Рош резко замолчал и задул свечу. Все замерли и затихли. Кто-то пробежал по переулочку, потом донеслись вопли, крики, чей-то плач совсем рядом. Мне в плечо кто-то дышал и всхлипывал, но в темноте я ничего не могла увидеть, лишь нащупала руку — детскую? — и бережно сжала, получив ответное переплетение тонких пальчиков.
— Можно, я с тобой буду? — услышала я шепот на ухо. — Я Мишель. Они моих родителей убили и сестру, а я убежала. Мне двенадцать.
Я кивнула, не особо понимая, различила Мишель мое согласие или нет. Бедные дети, боже мой, за что им все это, или они привыкли?
— Тихо там, — прошипел Рош. — Беду накличете.
Я протянула руку — Мишель прижалась к моему плечу. Выбрала, бедная малышка, самого безопасного спутника — монашка, неизвестно, кто здесь прячется. И сколько. И куда собирается бежать, когда возможность представится.
Вопли стихли, но мы сидели еще достаточно долго, пока Рош не распорядился глухим шепотом:
— У кого там хлеб? Дайте всем. Понемногу, чтобы хватило. И смотрите, чтобы Фуко не протянул свои руки дважды.
Пошло движение. Тишина меня не пугала, наоборот, я была шокирована здравомыслием и организованностью людей. Так не бывает в первые дни, это стадия, когда уже все привычны, когда даже самый безмозглый сделал вывод и понимает, что приведет к гибели всех или хотя бы его одного. Сколько дней уже длится бунт? Какие области им охвачены? Реагируют ли как-то местные власти, есть ли у нас хоть какой-нибудь шанс? Мне повезло, что меня заметили — услышали шаги? Маловероятно. Высматривали улицу? Уже вернее, значит, в двери есть прорезь или окно.
В меня ткнули куском черствого хлеба, и я получила ответ на свой вопрос, как давно идет бунт. Что-то все же у меня не сходилось… Что?
— Давно вы здесь? — спросила я у Мишель. Глаза мои немного привыкли к тьме, я рассмотрела, что у нее светлые волосы. — Куда-то пытаетесь дойти?
Не больше шести-семи часов, иначе вонь, характерную для таких убежищ, я почувствовала бы даже здесь, в средневековом городе. Здесь было смрадно, но не пахло дерьмом. Мишель помотала головой.

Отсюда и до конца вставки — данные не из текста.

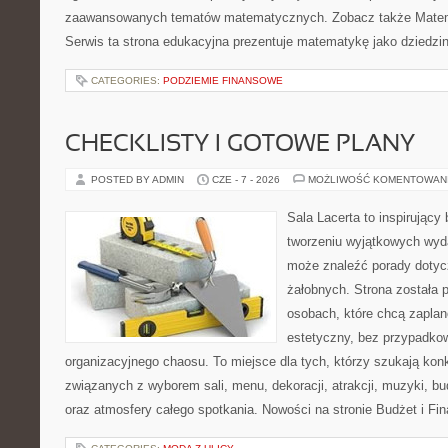
zaawansowanych tematów matematycznych. Zobacz także Matem
Serwis ta strona edukacyjna prezentuje matematykę jako dziedzin
CATEGORIES:
PODZIEMIE FINANSOWE
CHECKLISTY I GOTOWE PLANY
POSTED BY ADMIN
CZE - 7 - 2026
MOŻLIWOŚĆ KOMENTOWAN
Sala Lacerta to inspirujący
tworzeniu wyjątkowych wyda
może znaleźć porady dotyc
żałobnych. Strona została 
osobach, które chcą zapla
estetyczny, bez przypadkow
organizacyjnego chaosu. To miejsce dla tych, którzy szukają kon
związanych z wyborem sali, menu, dekoracji, atrakcji, muzyki, b
oraz atmosfery całego spotkania. Nowości na stronie Budżet i Fin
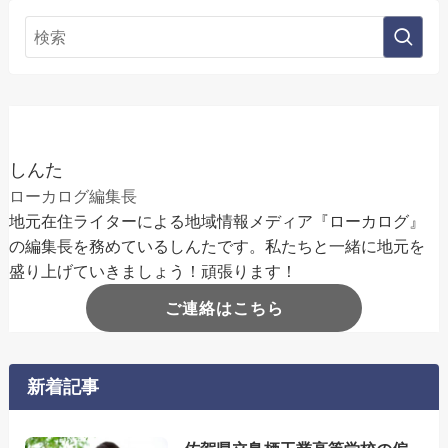
しんた
ローカログ編集長
地元在住ライターによる地域情報メディア『ローカログ』
の編集長を務めているしんたです。私たちと一緒に地元を
盛り上げていきましょう！頑張ります！
ご連絡はこちら
新着記事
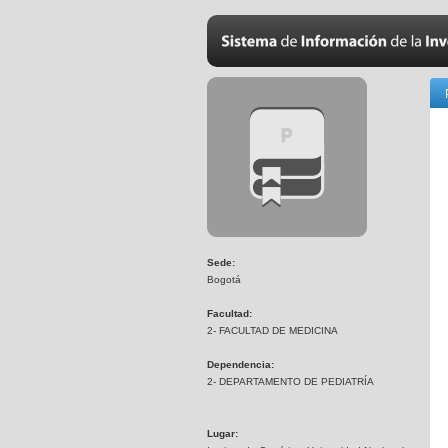
Sede:
Bogotá
Facultad:
2- FACULTAD DE MEDICINA
Dependencia:
2- DEPARTAMENTO DE PEDIATRÍA
Lugar:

— Мы только пришли сюда. Шестой день так…
— Болтаешь много! — шикнул на нее Рош, поднялся и направился к двери. Я держала хлеб в руке — он был слишком твердый для того, чтобы я могла разлепить свои разбитые губы и не поранить их еще сильнее.
Я оказалась права — в двери была прорезь с задвижкой. Тихо захныкал ребенок, мать принялась его успокаивать. Рош какое-то время стоял у двери, потом закрыл задвижку, зажег свечу, проговорил:
— Светает. Арман с остальными сегодня уже не дойдут. Нам сидеть тут до вечера, как темнеть начнет, выйдем, поищем новое место. Повезет, так в соседний квартал уйдем, не повезет, так хоть куда приткнемся.
— И так уже сколько нас осталось, — возразил кто-то. — Кто живой, кто мертвый, уже не знаешь. Сидели бы здесь, ждали помощи.
Помощи? Я повернулась к Мишель. Поесть мне бы надо, но… я протянула ей свой кусок. С провизией все очень плохо. С информацией еще хуже. Они пытаются перебираться от свободного места к свободному месту группой? Кто успевает, а кто нет? Та изувеченная несчастная, которую я накрыла своей курткой, тоже из этих людей?
— Много нас здесь? — спросила я у Мишель.
— Все, кто на рыночной площади был, — отозвалась она. — Много было. А сейчас только те, кто сюда дошли. Не хочу дальше идти, мне страшно. Скажи им, что надо здесь сидеть. Ты святой, тебя послушают.
Помогла бы кому та святость, солнышко… Все, кто был на площади, когда начался бунт, а он вполне мог начаться именно с рынка, ломанулись в безопасные места. Добежали не все, повезло единицам. Теперь они стараются выйти из города, и у них почти нет еды, с водой тоже проблемы, и их слишком много, чтобы такие перебежки остались бы незамеченными. План города? План строений? Хотя бы еда и вода. Вода — главное.